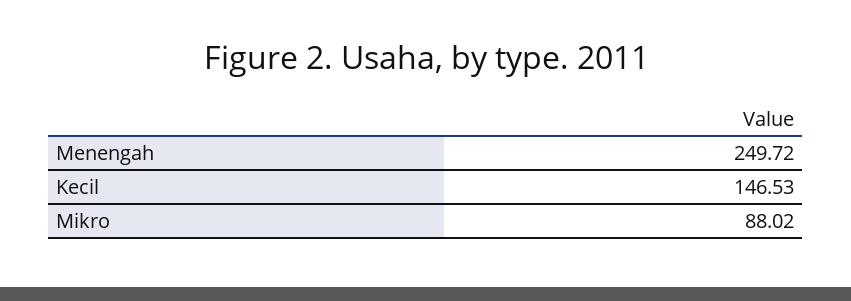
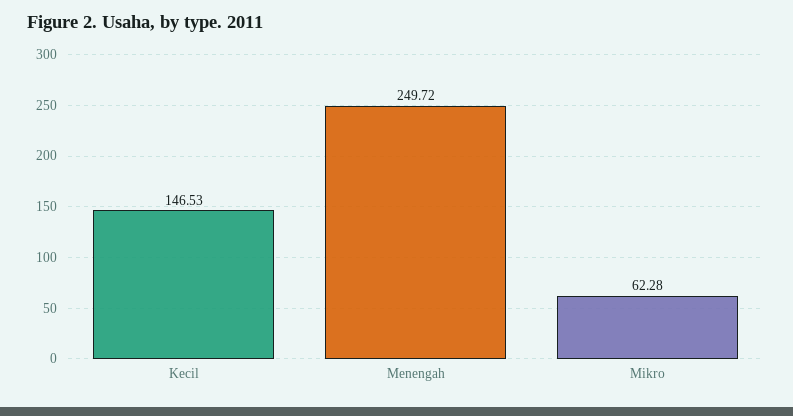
Mikro: 88.02 -> 62.28

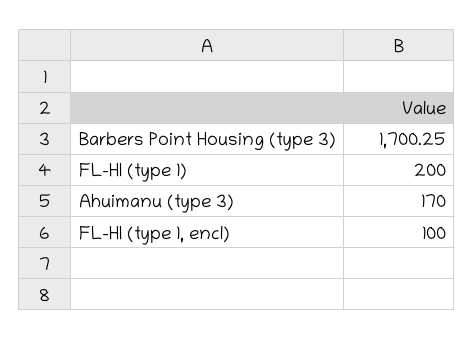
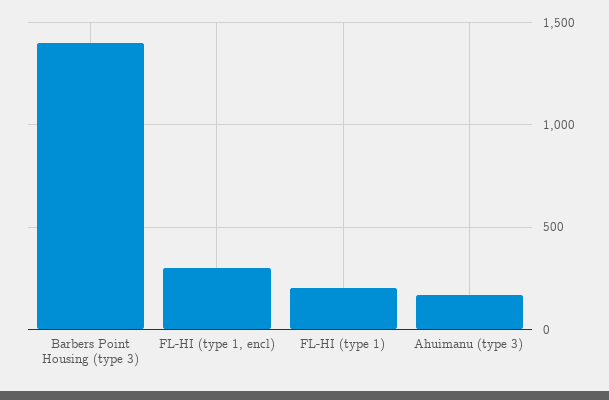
Barbers Point Housing (type 3): 1700.25 -> 1400
FL-HI (type 1, encl): 100 -> 300

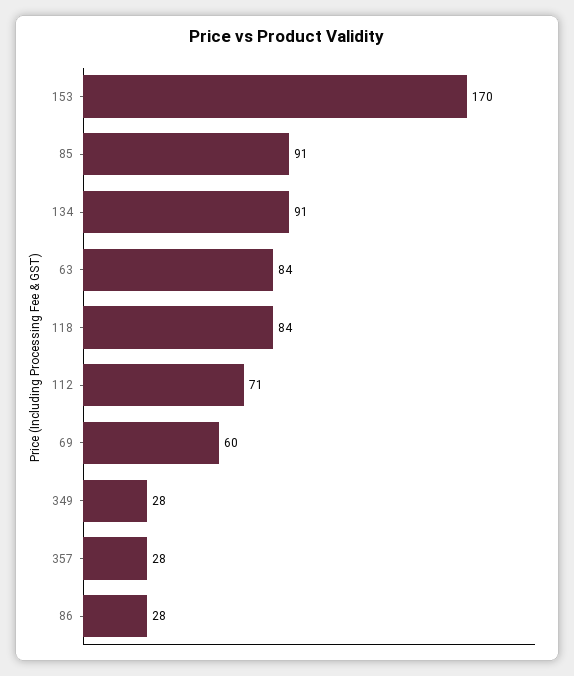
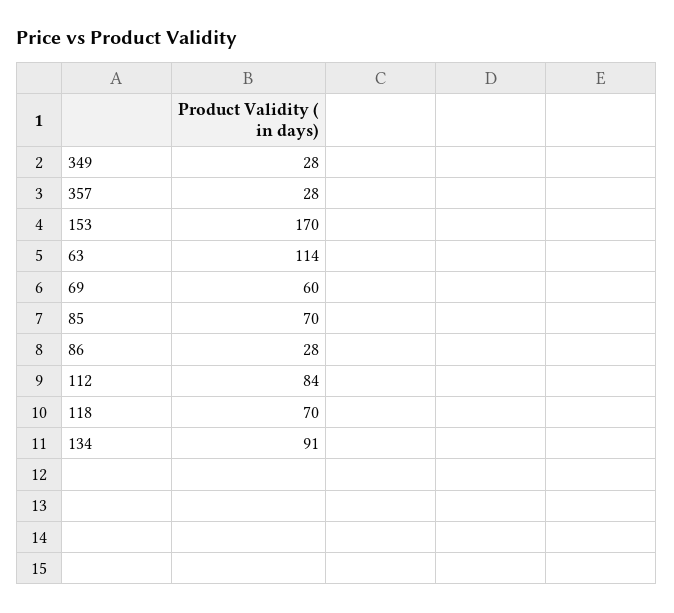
85: 91 -> 70
63: 84 -> 114
118: 84 -> 70
112: 71 -> 84

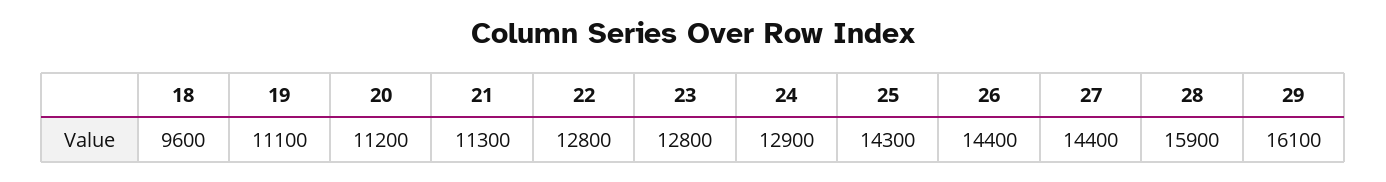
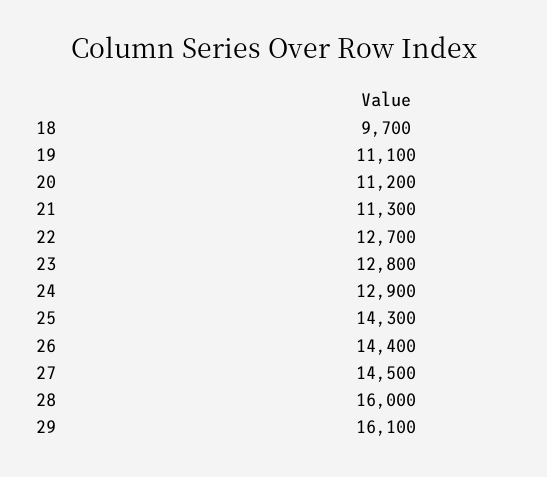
18: 9600 -> 9700
22: 12800 -> 12700
27: 14400 -> 14500
28: 15900 -> 16000

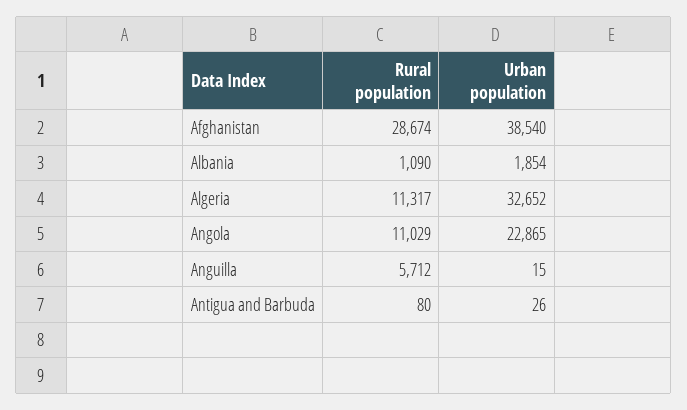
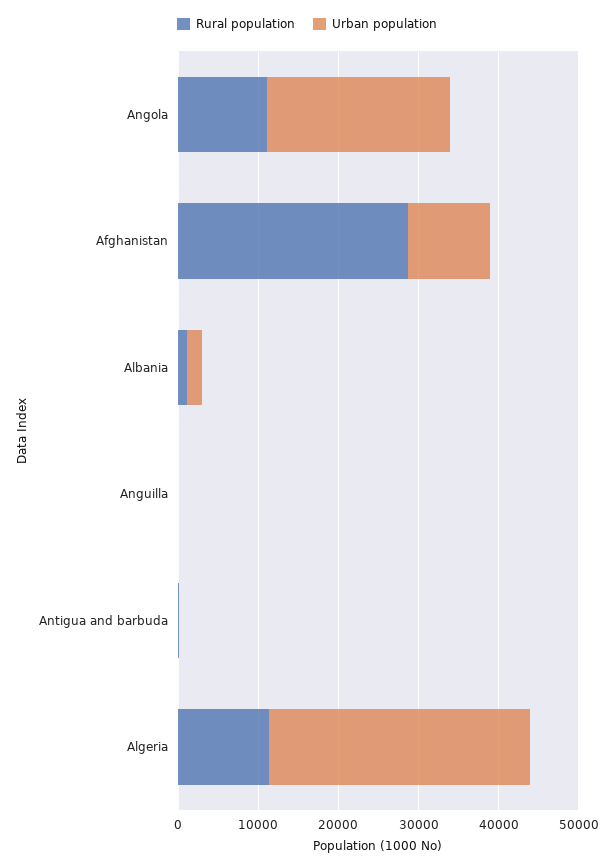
Urban population, Afghanistan: 38540 -> 10000
Rural population, Anguilla: 5712 -> 0

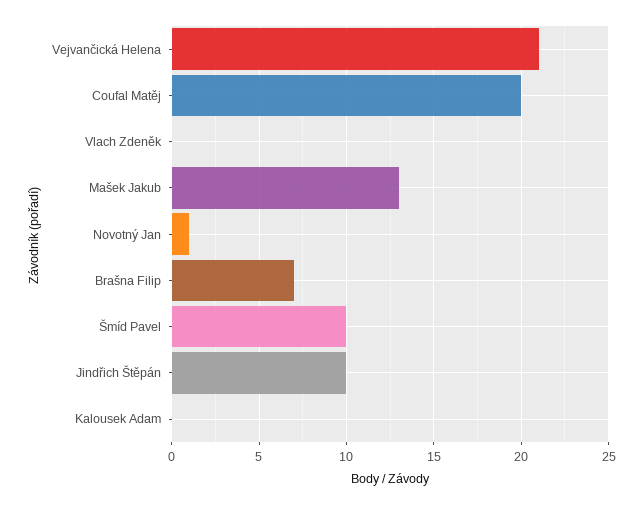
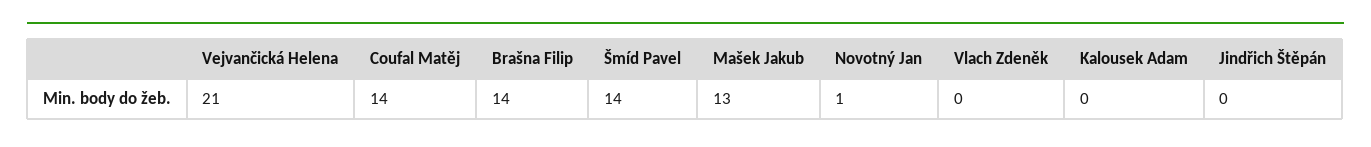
Coufal Matěj: 20 -> 14
Brašna Filip: 7 -> 14
Šmíd Pavel: 10 -> 14
Jindřich Štěpán: 10 -> 0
....................
### [Work instructions]
Word for word, restate the records shown above, minus the pictures.

### [Response area]
Mikro: 88.02 -> 62.28

Barbers Point Housing (type 3): 1700.25 -> 1400
FL-HI (type 1, encl): 100 -> 300

85: 91 -> 70
63: 84 -> 114
118: 84 -> 70
112: 71 -> 84

18: 9600 -> 9700
22: 12800 -> 12700
27: 14400 -> 14500
28: 15900 -> 16000

Urban population, Afghanistan: 38540 -> 10000
Rural population, Anguilla: 5712 -> 0

Coufal Matěj: 20 -> 14
Brašna Filip: 7 -> 14
Šmíd Pavel: 10 -> 14
Jindřich Štěpán: 10 -> 0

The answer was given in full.